Prenez deux chercheuses, un chercheur et une illustratrice. Ajoutez des années de recherche en physico-chimie et un réacteur nucléaire. Laissez reposer durant le premier confinement et vous obtiendrez Voyage en canaux. Cette bande dessinée de douze pages, en accès libre sur internet, plonge les passionnés de science dans un voyage pour le moins particulier. « Je travaille depuis 2002 sur le monde de l’infiniment petit. C’est un sujet de recherche passionnant car quand la matière se trouve enfermée à l’échelle nanométrique, elle a des comportements très différents ! » raconte Denis Morineau, physico-chimiste CNRS à l'Institut de physique de Rennes et co-auteur de la bande dessinée. Par exemple, dans le nanomonde confiné, la glace ne fond pas à 0 °C mais à – 30 °C. « Les liquides aussi se comportent différemment quand on les enferme dans de tout petits canaux. De nombreuses questions se posent alors : comment ce liquide va-t-il
s’écouler ? Quelles sont ses interactions avec les parois ? Est-ce que deux liquides mélangés ensemble pourraient être séparés dans ces conditions
particulières ? » Des questions aux réponses complexes, que Voyage en canaux vulgarise avec finesse.
Plongée dans le nanomonde
Pour expliquer avec simplicité des concepts parfois abstraits, les auteurs ont fait appel à l’illustratrice Aurélie Bordenave. Covid oblige, c’est par sessions de visioconférences en avril 2020 qu’elle a découvert les recherches de Denis Morineau, Isabelle Mirebeau et Christiane Alba-Simionesco1. « C’est un sujet très pointu. On a pris notre temps pour trouver des métaphores pour que je comprenne les phénomènes physiques en jeu, et qu’ensuite le lecteur se les approprie à travers mes dessins. » Le coup de crayon d’Aurélie Bordenave a ainsi donné naissance à un chat appelé… Souris ! Cet être malicieux apporte humour et légèreté à la BD. Le félin, qui navigue aux côtés d’une chimiste et d’un physicien au fil des cases, est capable de plonger dans le nanomonde grâce à l’illustration. « Nous souhaitions pouvoir emmener le lecteur dans l’infiniment petit, en particulier pour expliquer des concepts comme la loi de Bragg2. » Ce travail de vulgarisation a été permis par le dialogue inédit entre deux expertises, scientifique et artistique.
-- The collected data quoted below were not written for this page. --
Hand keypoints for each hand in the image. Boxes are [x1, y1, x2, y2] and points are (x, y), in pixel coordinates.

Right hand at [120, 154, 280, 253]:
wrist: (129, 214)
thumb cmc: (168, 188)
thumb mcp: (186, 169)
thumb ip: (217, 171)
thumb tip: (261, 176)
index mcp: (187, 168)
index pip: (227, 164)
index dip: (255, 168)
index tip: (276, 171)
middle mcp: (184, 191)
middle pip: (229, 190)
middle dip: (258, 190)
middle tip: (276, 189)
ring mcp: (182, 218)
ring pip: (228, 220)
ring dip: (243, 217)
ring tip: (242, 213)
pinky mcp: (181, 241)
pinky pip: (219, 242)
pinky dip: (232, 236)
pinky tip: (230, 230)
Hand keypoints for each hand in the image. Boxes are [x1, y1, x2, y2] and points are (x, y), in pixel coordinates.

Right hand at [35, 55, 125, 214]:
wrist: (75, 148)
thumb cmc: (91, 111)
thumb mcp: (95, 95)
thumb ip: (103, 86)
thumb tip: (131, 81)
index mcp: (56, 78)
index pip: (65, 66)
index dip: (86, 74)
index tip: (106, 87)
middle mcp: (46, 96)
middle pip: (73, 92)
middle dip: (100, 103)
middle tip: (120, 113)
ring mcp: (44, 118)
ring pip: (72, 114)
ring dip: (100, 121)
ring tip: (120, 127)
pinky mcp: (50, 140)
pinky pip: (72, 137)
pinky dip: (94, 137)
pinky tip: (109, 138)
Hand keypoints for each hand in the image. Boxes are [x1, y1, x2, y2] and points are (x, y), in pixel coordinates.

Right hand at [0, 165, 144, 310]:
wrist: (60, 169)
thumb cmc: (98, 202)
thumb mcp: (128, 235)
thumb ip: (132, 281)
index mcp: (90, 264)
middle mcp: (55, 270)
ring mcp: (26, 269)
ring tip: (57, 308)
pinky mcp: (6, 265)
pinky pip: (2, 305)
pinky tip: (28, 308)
Le côté humain de la recherche
Outre le partage de leurs travaux, Voyage en canaux a été l’occasion pour les chercheurs d’envoyer un signal fort : « Cette expérience permet surtout de montrer le déroulement de la démarche scientifique, en passant de l’hypothèse à l’observation, avant d’aboutir aux résultats. La rigueur y est essentielle », rappelle Denis Morineau. L’occasion aussi de représenter le côté humain de la recherche. « C’est un monde qui peut parfois sembler fermé, alors qu’il est rempli de profils très variés. Les femmes y ont toute leur place, et c’était important pour nous de le rappeler, même subtilement. » Le chercheur espère ainsi inspirer ses collègues à se lancer dans l’aventure de la vulgarisation et pourquoi pas éveiller des vocations.